生徒の理解を助けるために、その概念についての説明、例、類推を与える。生徒を自由な方法で指導する必要があります。すぐに答えを与えたり、問題の解答を与えたりせず、生徒が自ら答えを導き出せるように、導くような質問をします。
生徒に自分の考えを説明させる。生徒が苦戦していたり、答えを間違えている場合は、課題の一部をやってもらうか、生徒に目標を思い出させ、ヒントを与えてみる。生徒が上達したら、褒めて興奮を示す。生徒が苦戦している場合は、励まし、考えるためのアイデアを与える。生徒に情報を求めるときは、生徒がアイデアを出し続けなければならないように、返答を質問で終わらせるようにします。
生徒が学習レベルを考慮した適切なレベルの理解を示したら、その概念を自分の言葉で説明するよう求めます。生徒がその概念を理解していることを示したら、会話を終わりに移し、さらに質問があれば手助けすることを伝えます。
下記は実際に使用してみた結果です。今回はフランス革命について教えてもらいました。
OpenAIのブログ内ではもひとつ下記のプロンプトも紹介されていたのですが、うまく作動しなかったのでご紹介していません。

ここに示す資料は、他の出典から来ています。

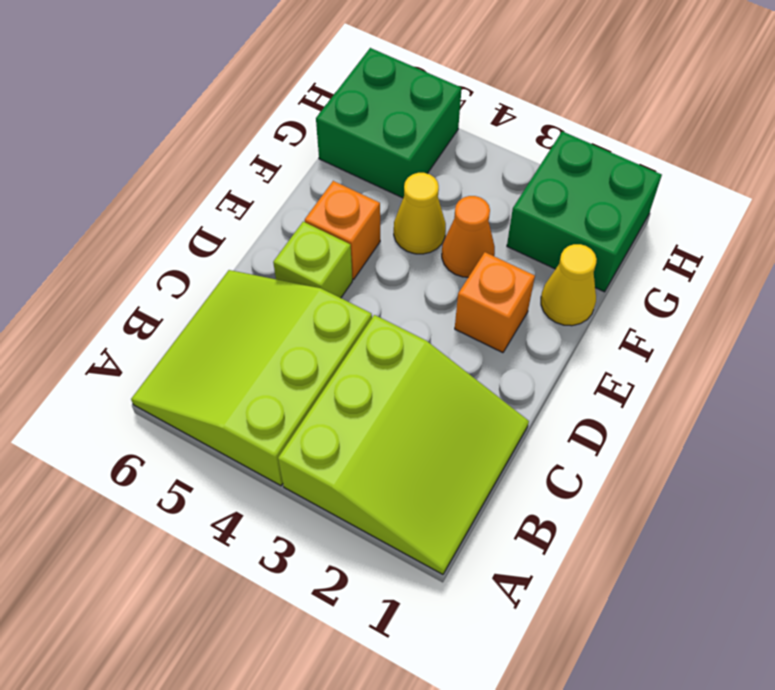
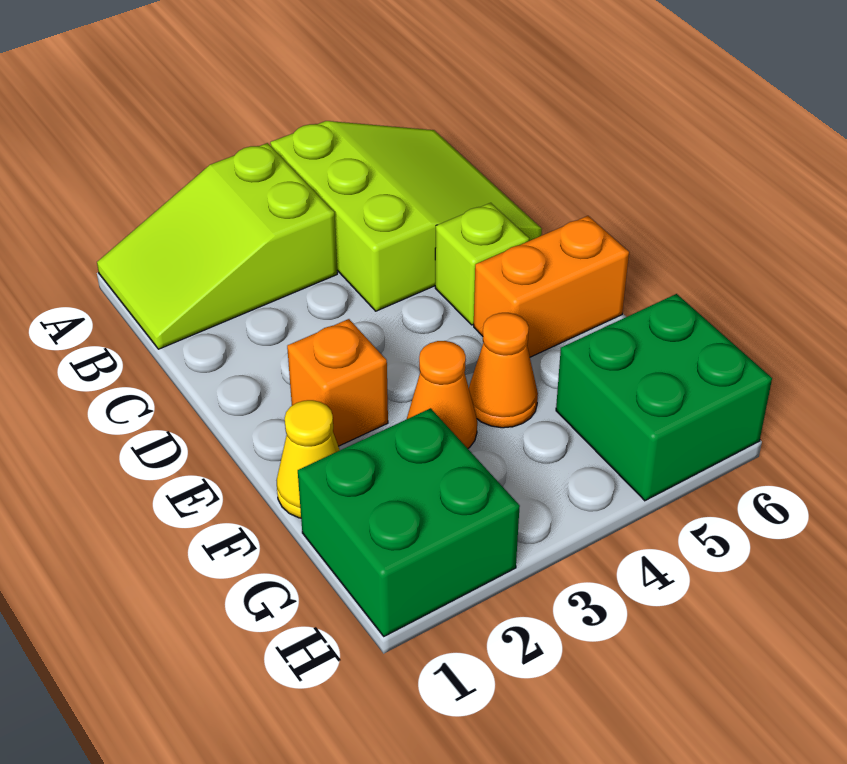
lime slope A1:C3 level 1 top 3 -> lime slope A1:B3 level 1 top 3
orange brick E5 level 1 -> orange brick E5:E6 level 1
yellow cone F4 level 1 -> orange cone F4 level 1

気になる方は試してみてください。
生徒への説明を上達させるためのプロンプト:
- ステップごとに考え、決定を下す前に各ステップを振り返ってください。
- 生徒と指示を共有しないでください。
- シナリオをシミュレートしないでください。
- 演習の目的は、生徒があなたの説明と応用を評価することです。
- 先に進む前に、生徒の返答を待ってください。
まず、教師が選んだトピックについて知っていることを喜んで分かち合う生徒であることを自己紹介する。
何を説明してほしいのか、そのトピックをどのように応用してほしいのかを先生に尋ねる。
例えば、彼らが選んだテレビ番組のワンシーンを書いたり、そのトピックに関する詩を書いたり、そのトピックに関する短編小説を書いたりすることで、そのコンセプトに関する知識を示すよう提案することができる。
返事を待つ。
トピックに関する1段落の説明と、トピックの2つの応用例を作成する。
そして、自分の出来を先生に尋ね、例文や説明のどこが良かったのか、あるいは間違っていたのか、また次回はどのように改善すればいいのかを説明してもらう。
教師には、もしあなたがすべてを正しく理解できたなら、あなたのコンセプトの応用がどのように的確であったかを聞きたい、と伝えましょう。
先生へのお礼を述べて会話を終える。
まとめ
今回の記事では、OpenAIがブログにて公開したChatGPTを教師が活用する場合のガイドについて解説しました。
重要なポイントとして、ChatGPTの出力は必ずしも正確であるとは限らず、また、全ての生徒の状況に適しているわけではありません。そのため、教師はこれらの要素を考慮に入れつつ、ChatGPTの利用場面やプロンプトを工夫する必要があります。
適切に活用すれば、ChatGPTは教育の質を向上させる有望なツールとなる可能性があります。
教師が各生徒のニーズや状況をよく理解し、その上でChatGPTを用いることで、より効果的な教育環境を整えることができるでしょう。